I SINDACATI MILITARI NON DEVONO RICEVERE L’AUTORIZZAZIONE DAL MINISTERO DELLA DIFESA E DELLE FINANZE

Roma, 18 ott 2020 – UN DDL SUI SINDACATI MILITARI CHE NASCONDE MOLTE INSIDIE. UN DOCUMENTO CRITICATO DA TUTTI: COCER E SINDACATI MILITARI. Segue intervento del Senatore Mininno (M5S) – Vice presidente Commissione Difesa Senato. Nel mio intervento durante l’audizione di mercoledì 14, relativa al disegno di legge 1893, sull’esercizio della libertà sindacale del personale delle Forze armate e delle Forze di polizia ad ordinamento militare, dopo aver rappresentato la mia disapprovazione sul complesso di limitazioni che, a mio avviso, finiranno per imbrigliare l’attività sindacale e vanificare il diritto alla sindacalizzazione finalmente riconosciuto dalla sentenza n. 120/2018 della Corte Costituzionale, ho rivolto al gen. Giovanni Nistri, comandante generale dell’Arma dei carabinieri, due domande.

1) Per quanto previsto dall’articolo 39 della Costituzione e dalla sentenza della Corte Costituzionale, è pacifico che gli statuti delle associazioni sindacali militari debbano informarsi ai principi di democraticità, trasparenza, neutralità ed estraneità alle competizioni politiche.

Secondo quanto previsto dal disegno di legge, però, gli statuti devono conformarsi anche ai principi di coesione interna, efficienza e prontezza operativa.

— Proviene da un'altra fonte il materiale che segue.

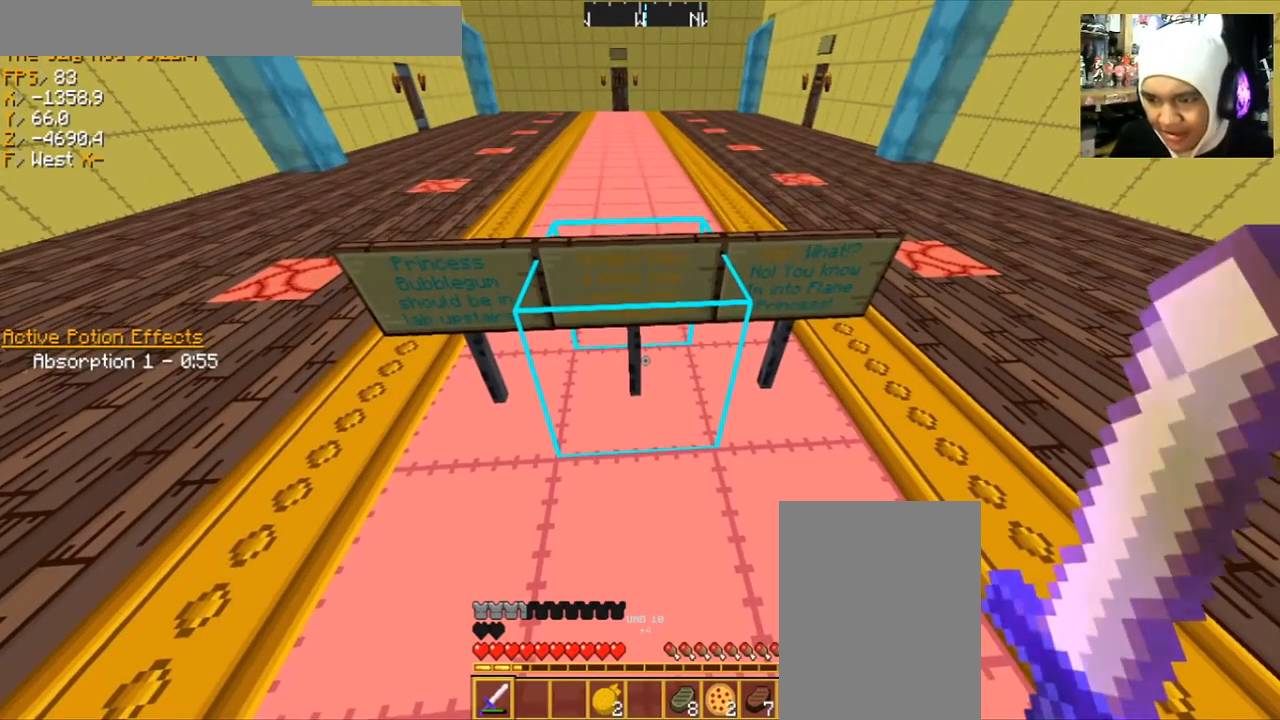
{"keys": [], "mouse": [], "events": []}
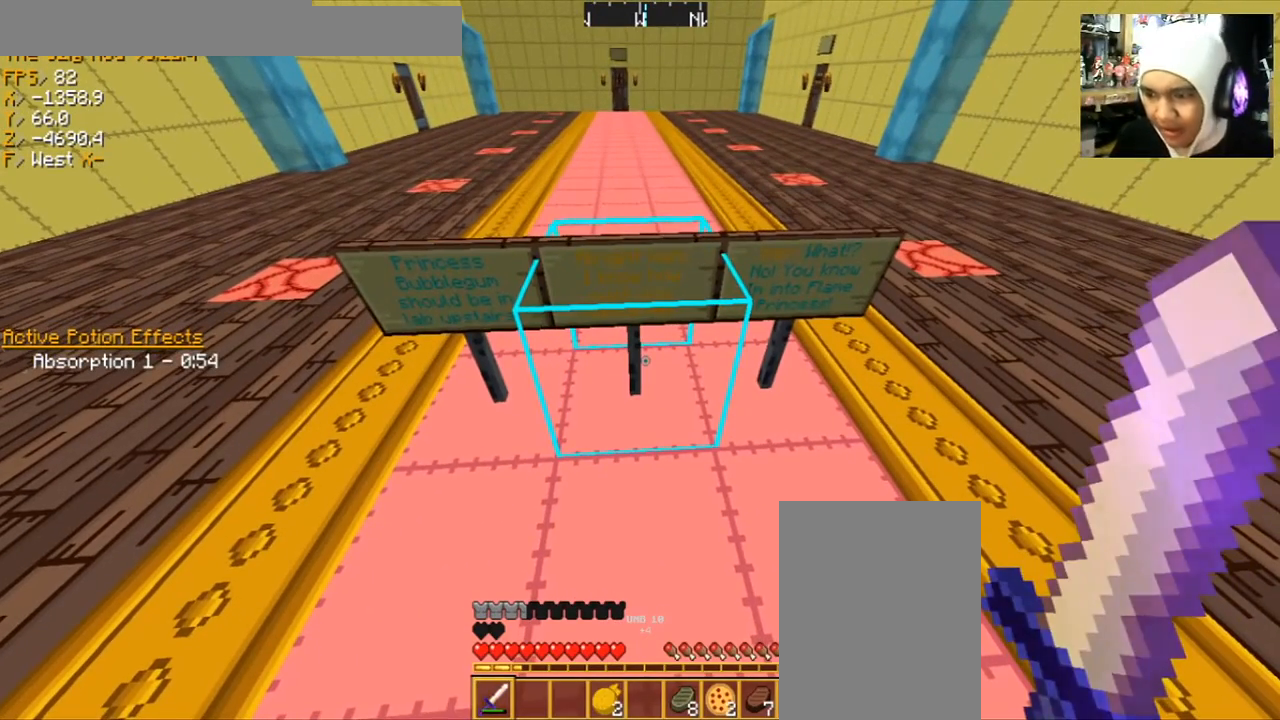
{"keys": [], "mouse": [], "events": []}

A mio avviso, questo passaggio è forzato, in quanto i sindacati sono soggetti di diritto privato, esterni alle amministrazioni. E’ senz’altro fondamentale che le associazioni non interferiscano con la coesione interna e l’efficienza dello strumento militare, ma il loro scopo è la tutela del personale e non il raggiungimento delle finalità delle amministrazioni militari.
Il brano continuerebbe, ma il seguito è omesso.